Fear of Increasing Repression
Although there is no solid evidence at present to support the revived rumors that Khamenei’s son is making his “claim to the throne,” nor that the Supreme Leader’s health is rapidly deteriorating, the possibility of a future power grab by Mojtaba should not be ruled out. And one thing is clear: it would not bode well for Iran if Mojtaba were to win a succession contest and become Supreme Leader by relying on his father’s authority. Since his power would rest on repression, not reform, it would mean even darker times ahead for demonstrators, journalists, and dissidents, and he would presumably go out of his way to strip rival factions of their power and sinecures.

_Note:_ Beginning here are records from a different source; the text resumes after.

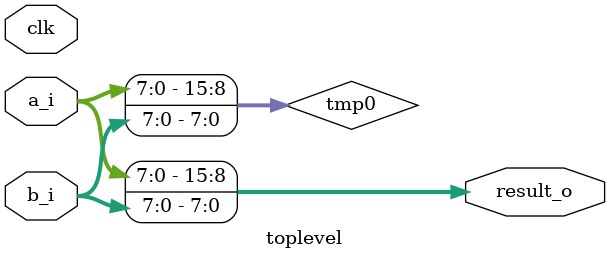
<source format=v>

module toplevel(clk, a_i, b_i, result_o);
    input clk;
    input[7:0] a_i;
    input[7:0] b_i;
    output[15:0] result_o;

    wire[15:0] tmp0;

    // Combinational
    assign result_o = tmp0;
    assign tmp0 = {a_i, b_i};

endmodule


</source>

This would lead to considerable tensions, especially since Mojtaba lacks his father’s skills, patience, and sense of timing when it comes to seizing and exerting power. Indeed, if reports about his past actions are true, he seems to have internalized Machiavelli’s infamous maxim that power and stability are easier to maintain when the people fear their ruler than when they love him.
Wilfried Buchta is a Berlin-based political advisor and journalist. Author of the seminal study Who Rules Iran? The Structure of Power in the Islamic Republic, he recently launched a bilingual website that includes extensive analysis of Iran and broader Middle East affairs in English and German.